# What is being asked:
Copy the lines from the start through the line that contains "Amerika’nın borcu 40 trilyon dolara", including both ends, without any changes.

--- Dataset records ---

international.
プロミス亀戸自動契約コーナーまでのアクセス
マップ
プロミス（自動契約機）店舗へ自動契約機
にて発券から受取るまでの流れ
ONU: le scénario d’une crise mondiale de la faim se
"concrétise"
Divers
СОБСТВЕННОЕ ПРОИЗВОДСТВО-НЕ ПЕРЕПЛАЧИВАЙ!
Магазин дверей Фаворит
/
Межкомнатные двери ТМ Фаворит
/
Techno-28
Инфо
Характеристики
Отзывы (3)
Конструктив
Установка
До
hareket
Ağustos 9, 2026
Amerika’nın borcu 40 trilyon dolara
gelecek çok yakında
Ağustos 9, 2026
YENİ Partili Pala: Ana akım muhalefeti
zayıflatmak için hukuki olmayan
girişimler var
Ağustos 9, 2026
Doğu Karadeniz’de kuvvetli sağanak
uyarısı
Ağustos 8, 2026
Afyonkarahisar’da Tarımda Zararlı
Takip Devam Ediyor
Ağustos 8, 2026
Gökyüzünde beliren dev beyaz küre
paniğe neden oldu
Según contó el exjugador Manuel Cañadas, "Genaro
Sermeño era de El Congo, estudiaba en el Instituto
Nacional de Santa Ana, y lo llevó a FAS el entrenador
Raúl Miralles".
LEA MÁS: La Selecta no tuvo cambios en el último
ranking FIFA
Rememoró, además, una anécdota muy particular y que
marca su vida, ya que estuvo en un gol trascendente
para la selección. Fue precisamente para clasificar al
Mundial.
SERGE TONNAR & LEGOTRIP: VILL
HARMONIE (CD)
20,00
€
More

---

# Solved exercise:
international.
プロミス亀戸自動契約コーナーまでのアクセス
マップ
プロミス（自動契約機）店舗へ自動契約機
にて発券から受取るまでの流れ
ONU: le scénario d’une crise mondiale de la faim se
"concrétise"
Divers
СОБСТВЕННОЕ ПРОИЗВОДСТВО-НЕ ПЕРЕПЛАЧИВАЙ!
Магазин дверей Фаворит
/
Межкомнатные двери ТМ Фаворит
/
Techno-28
Инфо
Характеристики
Отзывы (3)
Конструктив
Установка
До
hareket
Ağustos 9, 2026
Amerika’nın borcu 40 trilyon dolara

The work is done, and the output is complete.